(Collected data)
════════

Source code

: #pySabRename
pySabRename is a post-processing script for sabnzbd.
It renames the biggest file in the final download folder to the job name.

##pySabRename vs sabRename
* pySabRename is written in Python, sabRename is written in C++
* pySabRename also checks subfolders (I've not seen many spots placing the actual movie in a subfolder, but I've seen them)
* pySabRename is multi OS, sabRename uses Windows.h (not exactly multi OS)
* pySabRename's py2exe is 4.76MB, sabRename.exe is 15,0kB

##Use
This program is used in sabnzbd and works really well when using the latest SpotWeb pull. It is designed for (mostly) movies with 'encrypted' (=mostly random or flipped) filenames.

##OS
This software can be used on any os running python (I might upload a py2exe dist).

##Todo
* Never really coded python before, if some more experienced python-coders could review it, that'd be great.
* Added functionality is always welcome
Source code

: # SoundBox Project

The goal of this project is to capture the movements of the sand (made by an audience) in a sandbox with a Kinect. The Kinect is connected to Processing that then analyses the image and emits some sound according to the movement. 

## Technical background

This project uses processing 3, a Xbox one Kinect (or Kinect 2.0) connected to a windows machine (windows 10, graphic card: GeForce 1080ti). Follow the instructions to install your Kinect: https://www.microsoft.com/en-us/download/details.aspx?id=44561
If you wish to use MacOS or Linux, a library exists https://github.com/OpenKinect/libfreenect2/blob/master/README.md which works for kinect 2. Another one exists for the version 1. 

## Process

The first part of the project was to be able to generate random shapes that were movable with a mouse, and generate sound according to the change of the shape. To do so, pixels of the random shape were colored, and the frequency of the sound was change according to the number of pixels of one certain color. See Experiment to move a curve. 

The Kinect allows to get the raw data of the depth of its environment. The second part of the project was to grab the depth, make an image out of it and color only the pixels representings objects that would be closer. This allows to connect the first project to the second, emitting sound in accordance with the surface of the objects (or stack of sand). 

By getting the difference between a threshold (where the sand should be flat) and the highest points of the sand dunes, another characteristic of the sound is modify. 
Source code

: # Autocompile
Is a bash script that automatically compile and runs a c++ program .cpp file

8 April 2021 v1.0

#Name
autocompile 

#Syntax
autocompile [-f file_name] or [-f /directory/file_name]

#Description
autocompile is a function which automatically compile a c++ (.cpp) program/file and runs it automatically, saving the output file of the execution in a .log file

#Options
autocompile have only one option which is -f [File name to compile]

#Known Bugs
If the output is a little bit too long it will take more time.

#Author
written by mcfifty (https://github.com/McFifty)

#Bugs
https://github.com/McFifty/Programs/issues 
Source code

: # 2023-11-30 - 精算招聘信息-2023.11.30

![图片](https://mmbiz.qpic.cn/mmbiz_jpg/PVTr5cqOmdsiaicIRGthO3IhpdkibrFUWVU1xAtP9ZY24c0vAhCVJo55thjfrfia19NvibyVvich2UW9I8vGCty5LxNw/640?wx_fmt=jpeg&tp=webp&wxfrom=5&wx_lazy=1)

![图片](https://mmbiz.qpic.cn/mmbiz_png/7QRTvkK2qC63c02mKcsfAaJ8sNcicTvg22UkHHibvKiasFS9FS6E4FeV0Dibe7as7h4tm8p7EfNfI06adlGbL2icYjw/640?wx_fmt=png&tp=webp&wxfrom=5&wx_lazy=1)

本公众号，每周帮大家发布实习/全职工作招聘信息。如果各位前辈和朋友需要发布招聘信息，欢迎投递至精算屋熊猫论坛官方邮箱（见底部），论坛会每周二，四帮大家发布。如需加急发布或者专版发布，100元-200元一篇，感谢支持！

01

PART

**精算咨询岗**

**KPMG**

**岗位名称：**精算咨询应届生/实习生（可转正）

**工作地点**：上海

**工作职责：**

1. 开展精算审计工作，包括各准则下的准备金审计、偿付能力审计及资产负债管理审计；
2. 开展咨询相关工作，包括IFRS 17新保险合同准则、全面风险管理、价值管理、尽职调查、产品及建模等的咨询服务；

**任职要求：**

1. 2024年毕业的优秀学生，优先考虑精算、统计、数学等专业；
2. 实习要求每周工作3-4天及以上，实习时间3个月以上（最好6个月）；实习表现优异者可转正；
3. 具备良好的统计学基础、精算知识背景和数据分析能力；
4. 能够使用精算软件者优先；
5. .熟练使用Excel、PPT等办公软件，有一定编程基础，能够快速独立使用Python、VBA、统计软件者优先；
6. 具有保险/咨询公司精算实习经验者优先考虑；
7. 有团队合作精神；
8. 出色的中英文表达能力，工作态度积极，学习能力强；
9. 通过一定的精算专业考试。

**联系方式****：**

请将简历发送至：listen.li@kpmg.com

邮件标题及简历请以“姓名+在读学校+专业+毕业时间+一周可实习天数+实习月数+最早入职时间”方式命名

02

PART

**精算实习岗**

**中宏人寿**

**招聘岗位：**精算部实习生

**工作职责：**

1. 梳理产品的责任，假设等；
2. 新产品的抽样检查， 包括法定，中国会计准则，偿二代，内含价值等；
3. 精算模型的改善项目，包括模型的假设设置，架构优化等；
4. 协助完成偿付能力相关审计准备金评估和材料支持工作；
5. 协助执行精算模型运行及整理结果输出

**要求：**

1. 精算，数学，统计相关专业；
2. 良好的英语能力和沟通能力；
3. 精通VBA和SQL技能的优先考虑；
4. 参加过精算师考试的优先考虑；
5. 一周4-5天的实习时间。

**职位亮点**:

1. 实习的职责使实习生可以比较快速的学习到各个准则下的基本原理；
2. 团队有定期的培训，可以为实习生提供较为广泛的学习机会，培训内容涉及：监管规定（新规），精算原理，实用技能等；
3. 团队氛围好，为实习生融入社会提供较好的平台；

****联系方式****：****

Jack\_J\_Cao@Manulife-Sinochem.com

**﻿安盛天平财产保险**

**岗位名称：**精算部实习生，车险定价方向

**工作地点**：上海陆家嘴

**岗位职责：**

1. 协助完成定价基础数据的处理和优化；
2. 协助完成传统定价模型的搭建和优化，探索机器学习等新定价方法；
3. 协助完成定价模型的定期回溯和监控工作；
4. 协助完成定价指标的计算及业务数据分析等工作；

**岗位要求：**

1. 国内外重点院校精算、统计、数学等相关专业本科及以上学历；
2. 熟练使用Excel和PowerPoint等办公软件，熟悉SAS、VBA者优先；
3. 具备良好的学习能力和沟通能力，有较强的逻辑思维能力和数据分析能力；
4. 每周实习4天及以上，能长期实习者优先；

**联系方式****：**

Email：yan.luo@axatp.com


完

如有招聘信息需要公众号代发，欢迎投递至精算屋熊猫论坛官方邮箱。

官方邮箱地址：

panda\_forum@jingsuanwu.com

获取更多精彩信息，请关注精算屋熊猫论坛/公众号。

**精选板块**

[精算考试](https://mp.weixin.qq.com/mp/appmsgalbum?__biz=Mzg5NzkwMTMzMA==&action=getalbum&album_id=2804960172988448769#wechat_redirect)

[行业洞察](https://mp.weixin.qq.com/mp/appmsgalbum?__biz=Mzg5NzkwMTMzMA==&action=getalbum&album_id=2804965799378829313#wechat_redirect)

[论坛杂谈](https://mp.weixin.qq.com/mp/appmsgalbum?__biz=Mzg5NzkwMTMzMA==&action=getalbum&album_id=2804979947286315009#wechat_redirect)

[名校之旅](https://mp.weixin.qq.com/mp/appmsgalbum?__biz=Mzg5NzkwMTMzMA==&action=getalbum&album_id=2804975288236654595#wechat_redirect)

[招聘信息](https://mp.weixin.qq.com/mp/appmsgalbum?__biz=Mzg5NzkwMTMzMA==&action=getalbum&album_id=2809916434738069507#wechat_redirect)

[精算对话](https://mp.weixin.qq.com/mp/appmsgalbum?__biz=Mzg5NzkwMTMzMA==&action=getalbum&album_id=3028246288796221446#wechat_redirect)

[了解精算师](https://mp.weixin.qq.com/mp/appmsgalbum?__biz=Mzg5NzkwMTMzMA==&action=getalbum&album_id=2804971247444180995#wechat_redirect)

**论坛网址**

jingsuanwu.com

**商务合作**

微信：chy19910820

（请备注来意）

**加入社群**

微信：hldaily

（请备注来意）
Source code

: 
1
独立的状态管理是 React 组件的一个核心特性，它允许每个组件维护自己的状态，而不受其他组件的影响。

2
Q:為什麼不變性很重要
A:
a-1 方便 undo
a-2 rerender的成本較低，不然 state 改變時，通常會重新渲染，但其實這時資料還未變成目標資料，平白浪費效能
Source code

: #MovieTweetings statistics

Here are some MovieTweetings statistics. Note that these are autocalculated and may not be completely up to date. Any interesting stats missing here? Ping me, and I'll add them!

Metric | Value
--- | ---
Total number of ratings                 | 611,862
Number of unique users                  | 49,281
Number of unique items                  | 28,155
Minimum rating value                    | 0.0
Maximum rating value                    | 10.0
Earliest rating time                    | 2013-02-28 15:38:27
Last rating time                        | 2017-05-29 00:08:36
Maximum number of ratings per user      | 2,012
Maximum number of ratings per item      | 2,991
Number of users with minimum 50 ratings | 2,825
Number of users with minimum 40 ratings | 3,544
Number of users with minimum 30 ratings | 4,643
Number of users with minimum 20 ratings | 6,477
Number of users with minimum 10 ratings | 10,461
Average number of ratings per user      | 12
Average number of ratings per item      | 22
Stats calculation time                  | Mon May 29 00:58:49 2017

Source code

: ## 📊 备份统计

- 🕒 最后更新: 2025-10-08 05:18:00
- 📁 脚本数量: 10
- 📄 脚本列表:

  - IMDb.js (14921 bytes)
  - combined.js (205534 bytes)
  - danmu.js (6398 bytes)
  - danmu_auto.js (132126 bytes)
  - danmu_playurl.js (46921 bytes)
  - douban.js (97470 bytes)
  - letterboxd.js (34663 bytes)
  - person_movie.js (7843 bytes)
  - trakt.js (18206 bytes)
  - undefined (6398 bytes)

════════

* ABOUT THIS EXERCISE *
Update the lines starting at the one that has "[名校之旅](https:/" and ending after the one that has "Here are some", replacing "MovieTweetings" with "MovieLens" and keeping everything else the same. Give those lines in full.

* ANSWER BOX *
[名校之旅](https://mp.weixin.qq.com/mp/appmsgalbum?__biz=Mzg5NzkwMTMzMA==&action=getalbum&album_id=2804975288236654595#wechat_redirect)

[招聘信息](https://mp.weixin.qq.com/mp/appmsgalbum?__biz=Mzg5NzkwMTMzMA==&action=getalbum&album_id=2809916434738069507#wechat_redirect)

[精算对话](https://mp.weixin.qq.com/mp/appmsgalbum?__biz=Mzg5NzkwMTMzMA==&action=getalbum&album_id=3028246288796221446#wechat_redirect)

[了解精算师](https://mp.weixin.qq.com/mp/appmsgalbum?__biz=Mzg5NzkwMTMzMA==&action=getalbum&album_id=2804971247444180995#wechat_redirect)

**论坛网址**

jingsuanwu.com

**商务合作**

微信：chy19910820

（请备注来意）

**加入社群**

微信：hldaily

（请备注来意）
Source code

: 
1
独立的状态管理是 React 组件的一个核心特性，它允许每个组件维护自己的状态，而不受其他组件的影响。

2
Q:為什麼不變性很重要
A:
a-1 方便 undo
a-2 rerender的成本較低，不然 state 改變時，通常會重新渲染，但其實這時資料還未變成目標資料，平白浪費效能
Source code

: #MovieLens statistics

Here are some MovieLens statistics. Note that these are autocalculated and may not be completely up to date. Any interesting stats missing here? Ping me, and I'll add them!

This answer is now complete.